Sexy figure comes from yoga! Action details: Inhale slowly through your nostrils and hold your breath; Slowly raise your head and support the ground with your chin (you can put a cushion under your chin); Clench your fists and tighten your arms and hands; Extend the right leg backward as far as possible, and then raise it slowly; Hold this position for 5-6 seconds; Start to exhale slowly and return your legs and head to the ready position at the same time.
Repeat the same exercise on the left; Rest for 5-10 seconds and repeat.
Step4— One leg back extension — This action not only helps to improve kidney function, beneficial to lower body tissue, beneficial to intestines and stomach, promote the function of liver and spleen, but also thin legs! ← eye catching and effective enough! Detailed action: sit on the mat with your legs together, bend your right leg, put your right foot on your left thigh, put your right heel against your left abdomen, and your right foot heart up, sitting in a half lotus.

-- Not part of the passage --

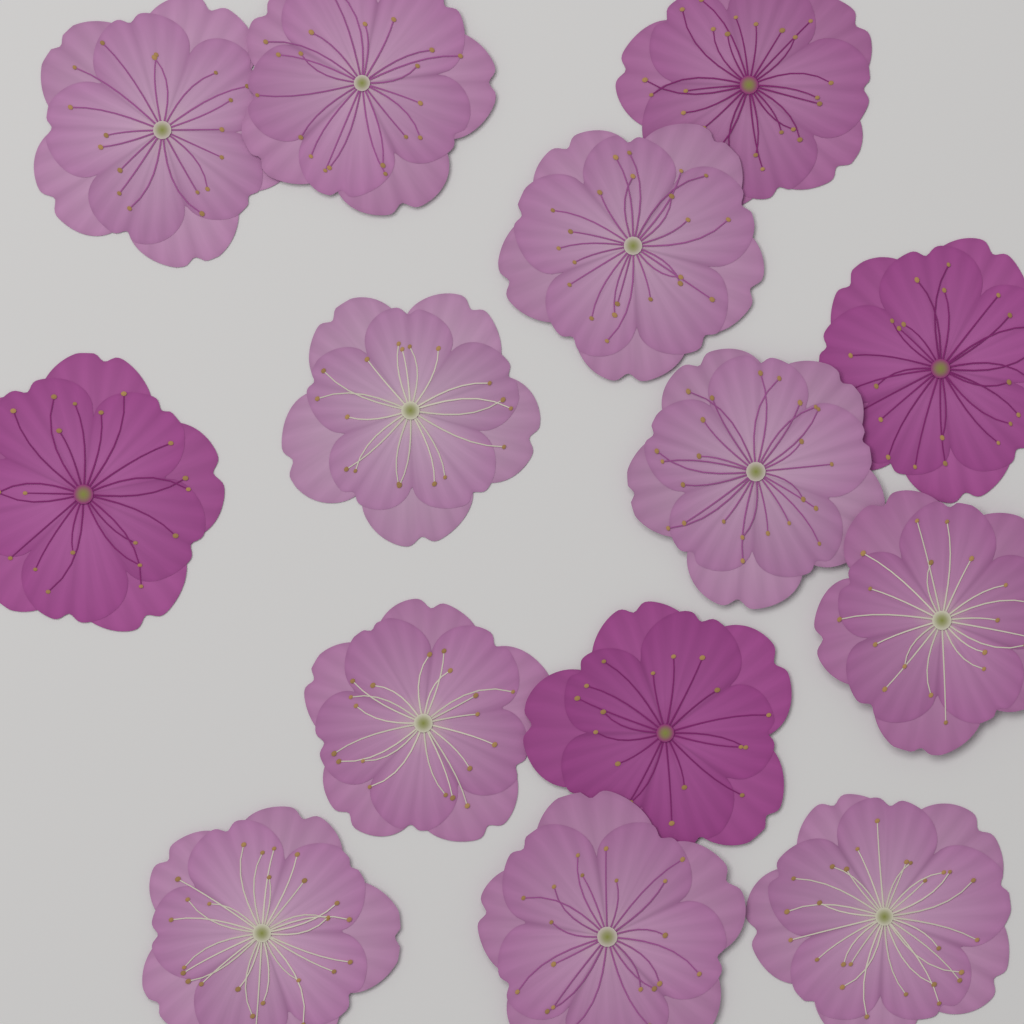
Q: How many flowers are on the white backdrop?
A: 14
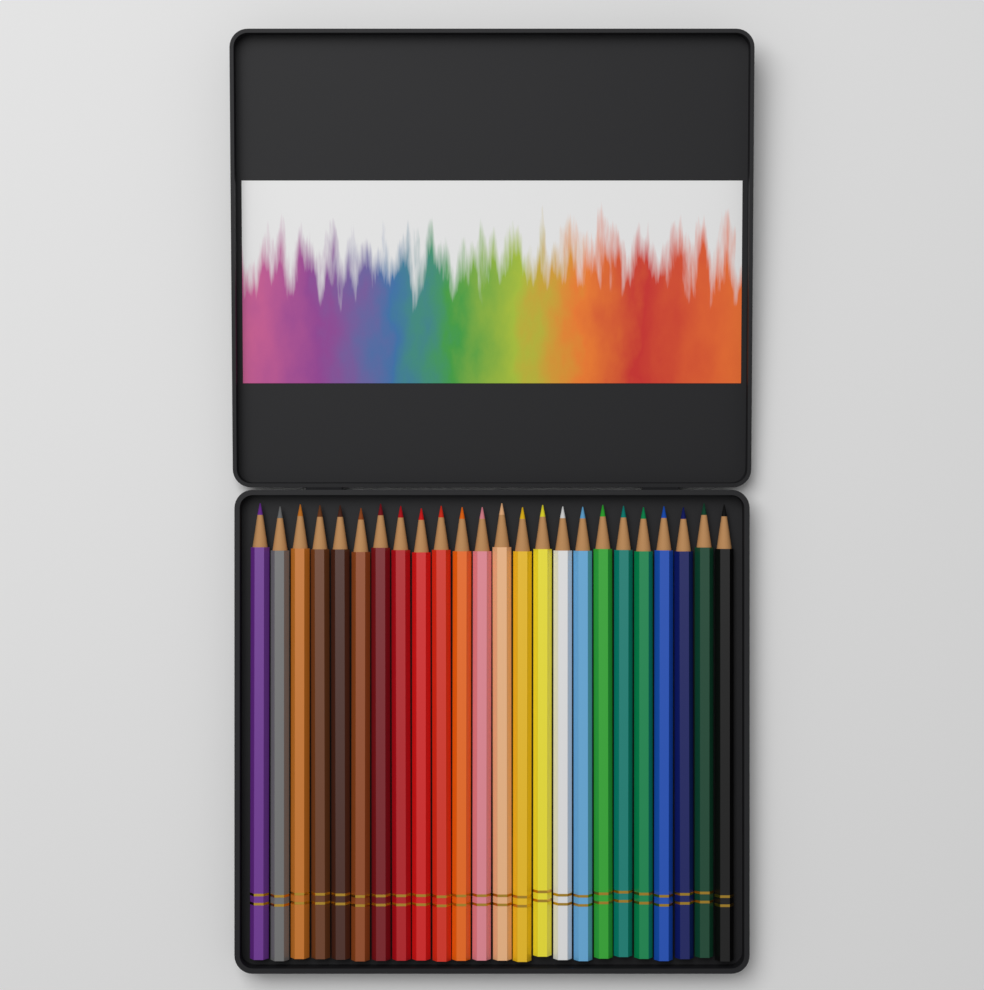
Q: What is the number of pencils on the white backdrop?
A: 24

Keep posture for 5-10 seconds; Exhale, bend your left elbow outward, lean forward, your abdomen close to your left thigh, and your forehead falls on your left calf; Adjust your breathing.
Stretch your right hand from behind, grab your right toe, and hold your left toe forward with your left hand.
Inhale, look up and stretch your back.
Inhale, restore your upper body to upright, release your hands and continue to practice with the other leg.
Tips Note: do not exercise or Yoga asanas immediately after meals.
Because the brain will lack oxygen and blood circulation problems during practice after meals.
And if there is something in your stomach, twisting, inversion, stretching and other postures will make you feel nausea.